#### [What you need to do]
Change every "Programs" in the rows below to "Initiatives", and write out the lines again with everything else left as it is. Don't include the pictures.

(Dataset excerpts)
..............................
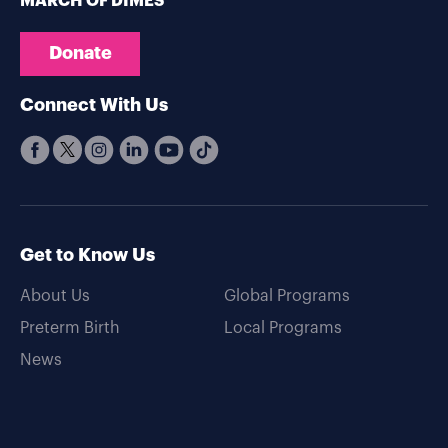
MARCH OF DIMES
Donate
Connect With Us
Get to Know Us
About Us
Global Programs
Preterm Birth
Local Programs
News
..............................
#### [Answer]
MARCH OF DIMES
Donate
Connect With Us
Get to Know Us
About Us
Global Initiatives
Preterm Birth
Local Initiatives
News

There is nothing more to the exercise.